In terms of marquee value, “Song for Marion” doesn’t seem like much of a draw. However much we love Vanessa Redgrave and Terence Stamp — and, to a somewhat lesser extent, Gemma Arterton — they won’t have punters queuing around the block, while talented British director Paul Andrew Williams hasn’t only established a quiet name for himself in his home country. (His microbudget 2006 debut, “London to Brighton,” was exhilarating, and netted him a BAFTA nod among other accolades, but his genre-flavored follow-ups “The Cottage” and “Cherry Tree Lane” didn’t deliver on his promise.)
But something tells me both Toronto and the Weinsteins might be onto something. The potentially sentimental premise of “Song for Marion” — a curmudgeonly pensioner joins his wife’s “unconventional” church choir (I have a feeling the photo above could be a clue) after she becomes terminally ill — doesn’t suggest a surefire critical hit.
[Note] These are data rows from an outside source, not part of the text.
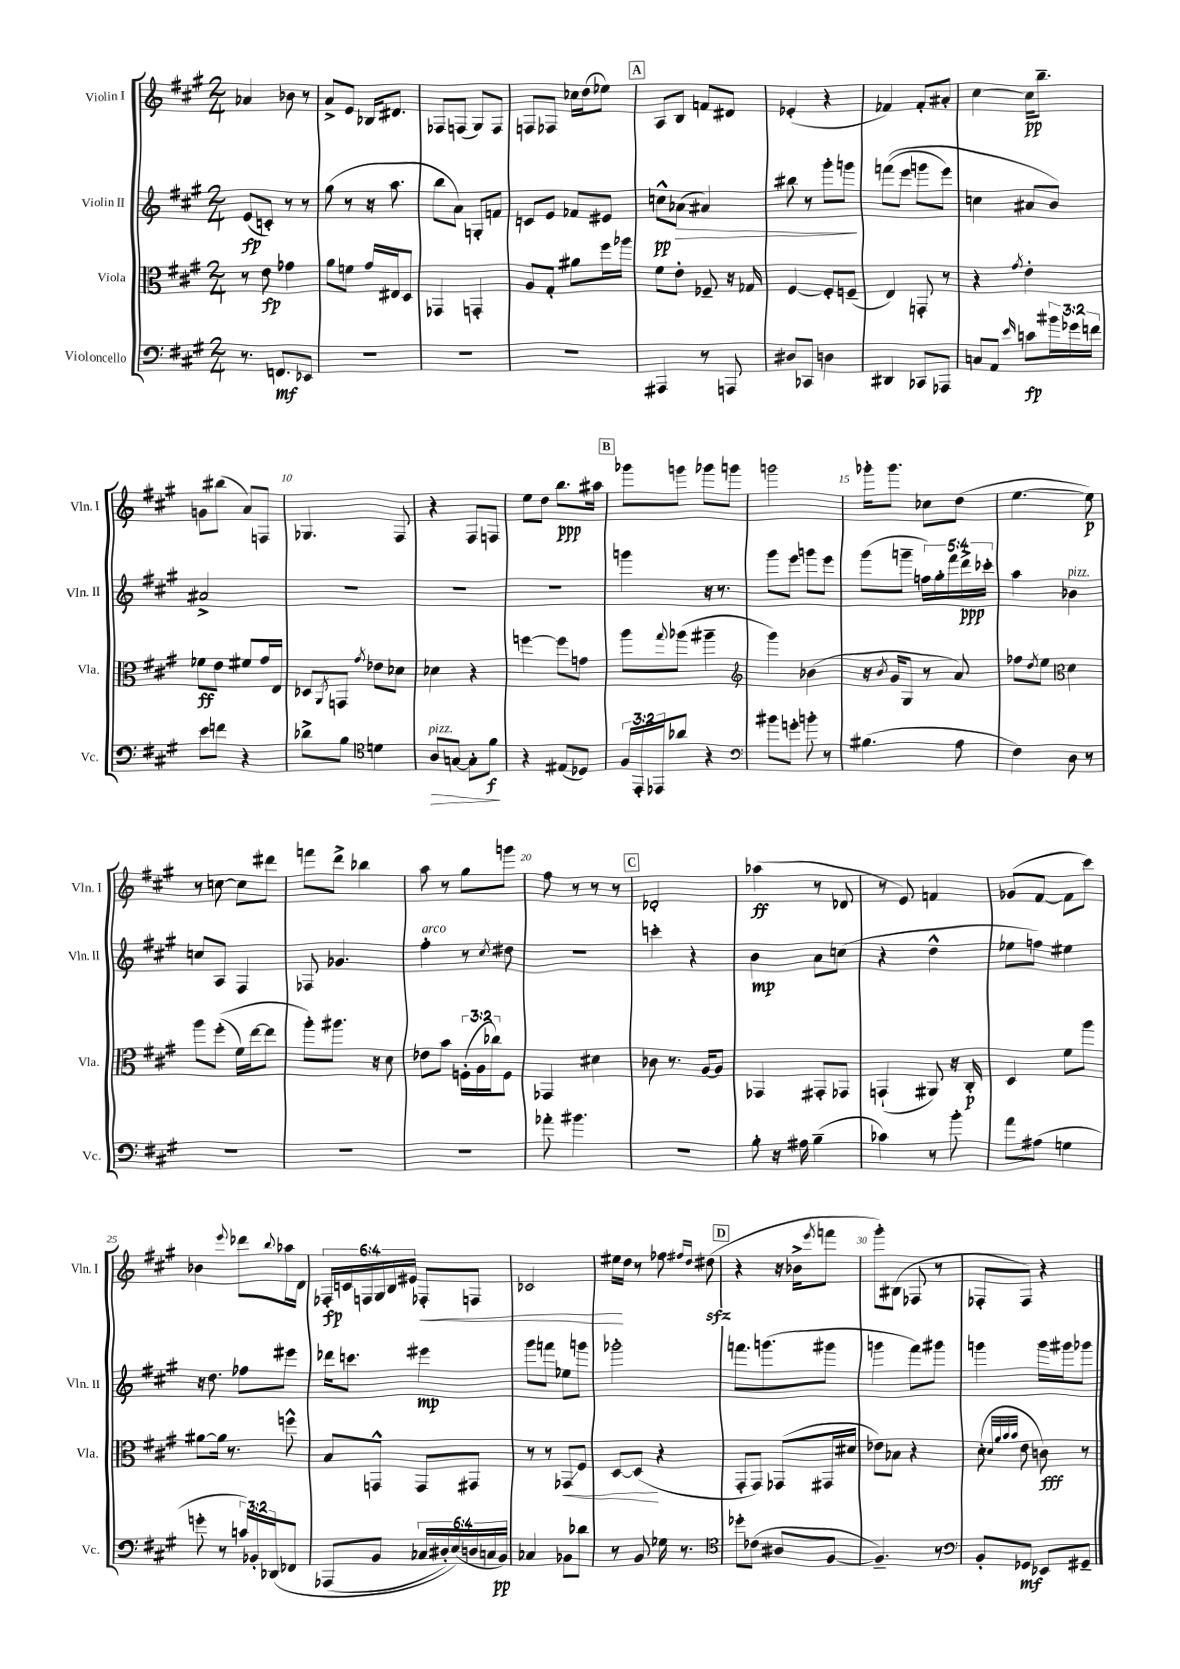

**kern	**kern	**kern	**kern
*staff4	*staff3	*staff2	*staff1
*clefF4	*clefC3	*clefG2	*clefG2
*k[f#c#g#]	*k[f#c#g#]	*k[f#c#g#]	*k[f#c#g#]
*M2/4	*M2/4	*M2/4	*M2/4
8.r	8r	(8e	4a-
.	8e	8c')	.
8.FF	.	.	.
.	4g-	8r	8b-
8EE-	.	8r	8r
=	=	=	=
2r	8a	(8gg#	8a^
.	8f	8r	8e
.	16g#	16r	16B-
.	16E#	8.aa	8.d#
.	8D	.	.
=	=	=	=
2r	4GG-	8bb	8F-
.	.	8a)	(8F
.	4GG'	8G'	8G#)
.	.	8f	8F
=	=	=	=
2r	8A	8c	8F
.	8G#'	8e	8F-
.	8a#	8f-	16cc-
.	.	.	(16dd
.	16ff#	8e#	8ee-)
.	16aa-	.	.
=	=	=	=
4AAA#	8f#	8cc^^	8A
.	8e'	(8a-	8B
8r	8F-~	4a#)	8f
8AAA	16r	.	8d#
.	16G-	.	.
=	=	=	=
8D#	[4F#	8bb#	(4e-'
8CC-	.	8r	.
4D	8F#']	8ggg#'	4r
.	(8F~	8ggg	.
=	=	=	=
4DD#	4E)	&((8fff	4f-)
.	.	8eee	.
8CC-	8GG'	8ggg	8f-'
8AAA-	8r	8eee)	8a#'
=	=	=	=
8C	4r	4cc	[4cc#
8AA	.	.	.
16qqe	8qg#	.	.
8c	4e'	8a#	16cc#]
.	.	.	8.bb~
24b#	.	8b&)	.
24g-	.	.	.
24f	.	.	.
=	=	=	=
8e	8f-	2a#^	8g
8f	8e	.	(8bb#
4r	8f#	.	8a)
.	16g#	.	8F
.	16E	.	.
=	=	=	=
8d-^	8D-	2r	4.G-
.	8qAA	.	.
8B	8GG	.	.
*clefC4	*	*	*
.	8qg#	.	.
4d	8e-	.	.
.	8d-	.	8F#
=	=	=	=
8A	4d-	2r	4r
[8G	.	.	.
8G']	4r	.	8F#
8f#	.	.	8F
=	=	=	=
4r	[4ff	2r	8ee
.	.	.	8dd
(8E#	8ff]	.	8.bb
8D-)	8g	.	.
.	.	.	16aa#
=	=	=	=
24F#	8aa	4ggg	8ggg-
24EE'	.	.	.
24EE-	.	.	.
.	8qqgg#	.	.
8a-	(8aa-	.	8ggg
4r	4aa#~	16r	8ggg-
.	.	8.r	.
.	.	.	8ggg
=	=	=	=
*clefF4	*clefG2	*	*
8b#	4ggg#)	8ggg#	2ggg
8g'	.	8eee	.
8b'	(4b-	8ggg	.
8r	.	8eee	.
=	=	=	=
(4.B#	16r	(8ggg#	16ggg-'
.	8qb	.	.
.	16g#	.	8.ggg-
.	8G#	8ggg~	.
.	8r	20ff)	8cc-
.	.	20gg#'	.
.	.	20fff#	.
8A	8a)	.	(8dd
.	.	20ddd^	.
.	.	20ccc-'	.
=	=	=	=
4F#)	8ff-	4aa	[4.ee
.	8qdd	.	.
.	8ee	.	.
*	*clefC3	*	*
8D	4d	4b-	.
8r	.	.	8ee])
=	=	=	=
2r	8aa	8cc	8r
.	&((8ff#'	8A	[8cc
.	16f#)	4F#	8cc]
.	[16ee	.	.
.	8ee]	.	8ddd#
=	=	=	=
2r	8aa'&)	8F-	8fff
.	8.aa#	4.g-	8ddd^
.	.	.	4bb-
.	16r	.	.
.	8d	.	.
=	=	=	=
2r	8e-	4ff#'	8aa
.	8b	.	8r
.	(24F'	8r	8gg#
.	24A	.	.
.	24cc-)	.	.
.	.	8qcc#	.
.	8F	8dd#	8ggg
=	=	=	=
8a-'	4GG-	2r	8ff#
4.b#	.	.	8r
.	4d#	.	8r
.	.	.	8r
=	=	=	=
2r	8c-	4ccc'	2d-'
.	8.r	.	.
.	.	4r	.
.	[16A	.	.
.	8A]	.	.
=	=	=	=
8B'	4GG-	4b	(4aa-
16r	.	.	.
16A#	.	.	.
(4B~	8GG#'	8a	8r
.	8GG-	(8cc	8d-
=	=	=	=
4c-)	(4GG`	4r	8r
.	.	.	8e)
8r	8AA#)	4dd^^	4f
8b'	16r	.	.
.	16C#'	.	.
=	=	=	=
8a	4D	8ee-	(8g-
(8A#	.	8ff)	[8f#
4G	8f#	4ee#	8f#]
.	8aa	.	8ccc#)
=	=	=	=
8g'	[8a#	16r	4b-
.	.	8.dd	.
8r	16a#]	.	.
.	8.r	.	.
.	.	.	8qqeee
24c)	.	8ff-	8ddd-
24BB-'	.	.	.
&(24DD-	.	.	.
.	.	.	8qqbb
8FF-	8ff^^	8eee#	16aa-
.	.	.	16d
=	=	=	=
(8AAA-	8B	16ddd-	24F-'
.	.	.	24c
.	.	8.ccc	.
.	.	.	24F
8BB	8GG^^	.	24G#
.	.	.	24B
.	.	.	24e#
24C-	8GG	4eee#	8F-'
24D#')	.	.	.
(24E&)	.	.	.
24D	8GG#	.	8F
24C	.	.	.
24BB)	.	.	.
=	=	=	=
4C-	8r	8ggg#	2c-
.	8r	8fff	.
8BB-	8GG-	8ee-	.
8d-	8F#	8ggg	.
=	=	=	=
8r	[8D	2ggg-'	16ee#
.	.	.	16dd
8BB	(8D]	.	8r
16G-	4r	.	8ff-
8.r	.	.	.
.	.	.	16qqff#
.	.	.	16qqdd
.	.	.	(8dd#
=	=	=	=
*clefC4	*	*	*
8dd-'	8GG#'	8.fff	4r
(8c-	8GG#)	.	.
.	.	(8.ggg	.
8A#	(8GG-	.	16r
.	.	.	16b-^
.	.	.	8qeee
[8F#	16GG#	8ggg#	8fff
.	16d#	.	.
=	=	=	=
4.F#~])	8e-)	4ggg	8ggg#')
.	8B-	.	(8B#
.	4r	8fff#)	8F-
8r	.	8ggg#	8r
=	=	=	=
*clefF4	*	*	*
8BB'	(8d'	4ggg	8F-'
.	32qqd	.	.
.	32qqa	.	.
.	32qqb	.	.
.	32qqb	.	.
8GG-	8e	.	8F-)
8EE-	8c)	16ggg	4r
.	.	16ggg#	.
8GG#~	8r	8ggg-	.
==	==	==	==
*-	*-	*-	*-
It could, however, portend an audience favorite, particularly in a year where geriatric-focused cinema has belied the industry’s usual focus on youth.
“The Best Exotic Marigold Hotel,” with its crowded ensemble of British veterans, has been nothing short of a box office phenomenon: it’s currently the ninth-highest grosser of the year at home, and has taken an impressive $45 million across the pound, proving the ticket-buying power of the under-served over-50 audience. At the other end of the artistic scale, Michael Haneke’s Palme d’Or winner “Amour,” which focuses almost exclusively on the marriage of two octogenarians, is perhaps the most unanimously acclaimed film of the year.
Count on both receiving some kind of awards push at the end of the year, with Clint Eastwood in “Trouble With the Curve,” sixtysomething summer surprise “Hope Springs” and Dustin Hoffman’s Toronto-bound “Quartet” — another elderly ensemble piece, led by Maggie Smith — potentially set to join them. The advanced average age of Academy voters comes up for discussion every season: this year, they’ll have a lot to choose from that caters directly to their demographic.
With no reviews to go on, we can only guess whether or not “Song for Marion” will prove sufficiently sparky, or too modest, to catch on outside the festival circuit. Nathaniel Rogers has cannily had Vanessa Redgrave on his Best Supporting Actress roster from the get-go, before the film was on my or most people’s radar: it certainly sounds an awards-friendly role, particularly with the Weinsteins behind her. Then again, that supposed Weinstein muscle somehow couldn’t engineer any kind of awards traction for her monumental turn in “Coriolanus” last year, and I’ll eat my tweed flatcap if this performance tops that one. This sweeter proposition could catch more flies of the talk out of Toronto is good — first, however, it needs people to stick around to see it.